■ DATASET EXCERPTS

────────────────────

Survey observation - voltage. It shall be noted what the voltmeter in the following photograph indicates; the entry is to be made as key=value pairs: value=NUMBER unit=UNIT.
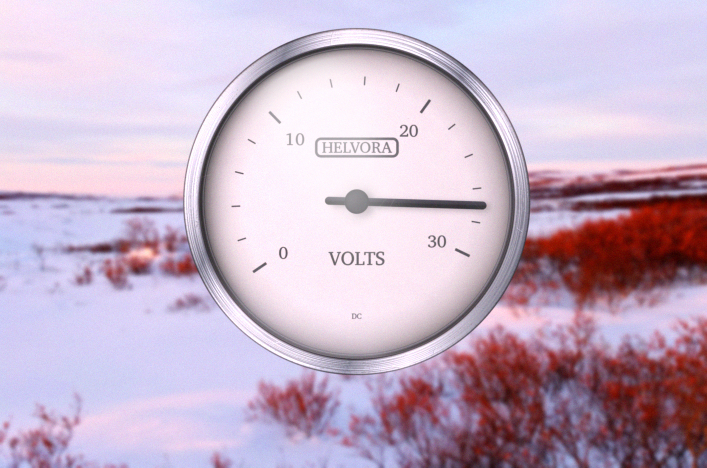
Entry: value=27 unit=V
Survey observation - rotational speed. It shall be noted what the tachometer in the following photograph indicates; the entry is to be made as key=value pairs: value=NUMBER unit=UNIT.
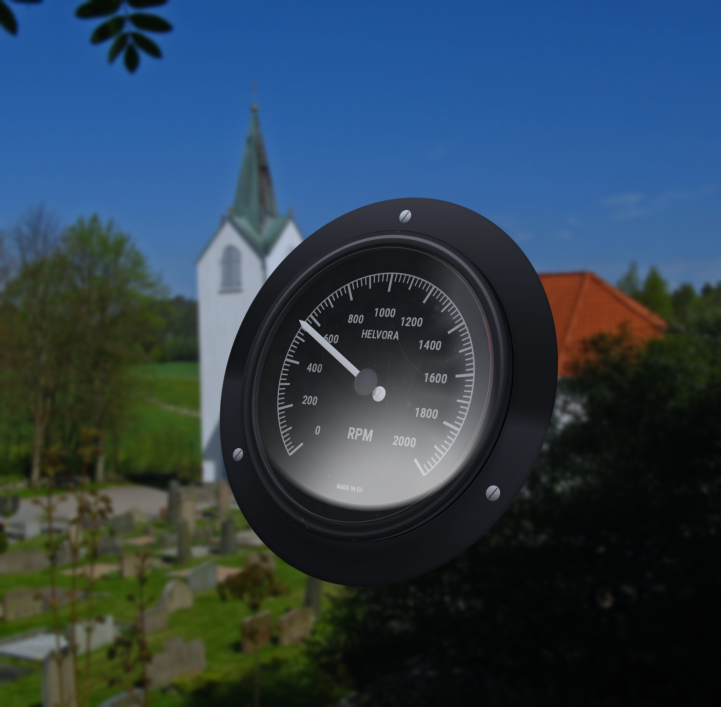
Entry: value=560 unit=rpm
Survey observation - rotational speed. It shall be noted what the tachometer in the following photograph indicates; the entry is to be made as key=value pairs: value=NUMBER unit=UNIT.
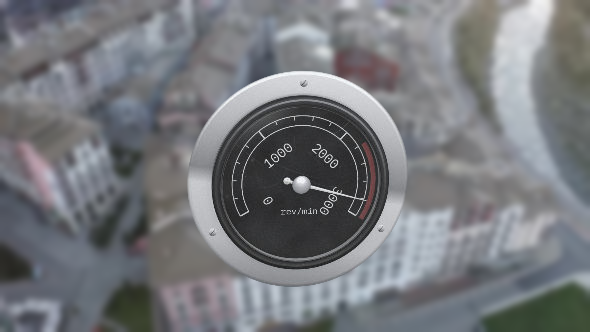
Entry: value=2800 unit=rpm
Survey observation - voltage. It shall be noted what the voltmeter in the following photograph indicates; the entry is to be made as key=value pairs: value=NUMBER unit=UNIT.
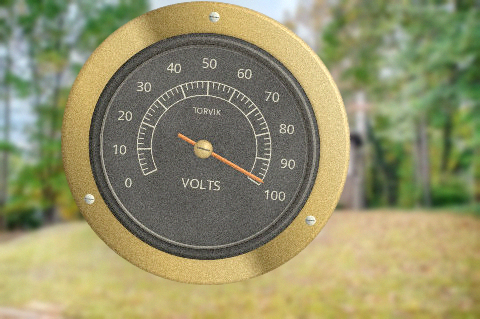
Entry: value=98 unit=V
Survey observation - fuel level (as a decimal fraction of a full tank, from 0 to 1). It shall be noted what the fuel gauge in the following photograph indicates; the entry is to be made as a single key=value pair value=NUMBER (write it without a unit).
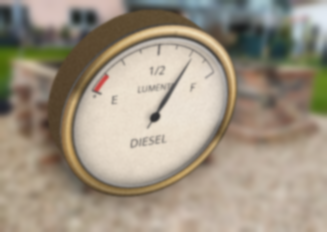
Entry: value=0.75
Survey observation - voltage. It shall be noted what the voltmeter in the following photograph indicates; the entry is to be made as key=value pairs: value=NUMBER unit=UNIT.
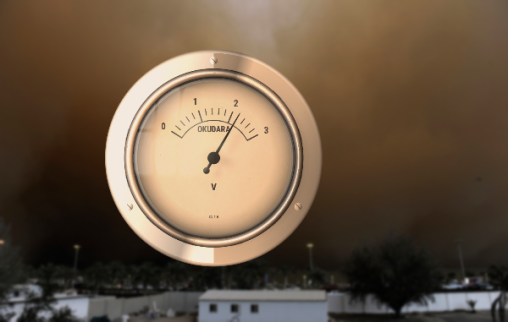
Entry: value=2.2 unit=V
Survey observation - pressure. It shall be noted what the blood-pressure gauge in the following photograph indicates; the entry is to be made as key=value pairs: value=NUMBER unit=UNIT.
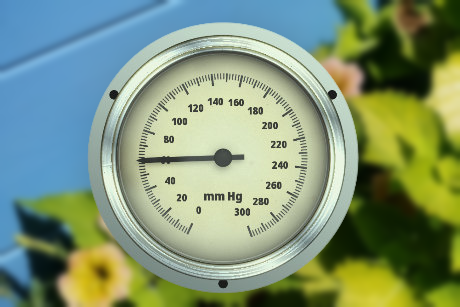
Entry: value=60 unit=mmHg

────────────────────

■ REQUIRED WORK
Transcribe the data above word for word, from the first survey observation through the final entry, and leave out the pictures.

■ REPLY
Survey observation - voltage. It shall be noted what the voltmeter in the following photograph indicates; the entry is to be made as key=value pairs: value=NUMBER unit=UNIT.
Entry: value=27 unit=V
Survey observation - rotational speed. It shall be noted what the tachometer in the following photograph indicates; the entry is to be made as key=value pairs: value=NUMBER unit=UNIT.
Entry: value=560 unit=rpm
Survey observation - rotational speed. It shall be noted what the tachometer in the following photograph indicates; the entry is to be made as key=value pairs: value=NUMBER unit=UNIT.
Entry: value=2800 unit=rpm
Survey observation - voltage. It shall be noted what the voltmeter in the following photograph indicates; the entry is to be made as key=value pairs: value=NUMBER unit=UNIT.
Entry: value=98 unit=V
Survey observation - fuel level (as a decimal fraction of a full tank, from 0 to 1). It shall be noted what the fuel gauge in the following photograph indicates; the entry is to be made as a single key=value pair value=NUMBER (write it without a unit).
Entry: value=0.75
Survey observation - voltage. It shall be noted what the voltmeter in the following photograph indicates; the entry is to be made as key=value pairs: value=NUMBER unit=UNIT.
Entry: value=2.2 unit=V
Survey observation - pressure. It shall be noted what the blood-pressure gauge in the following photograph indicates; the entry is to be made as key=value pairs: value=NUMBER unit=UNIT.
Entry: value=60 unit=mmHg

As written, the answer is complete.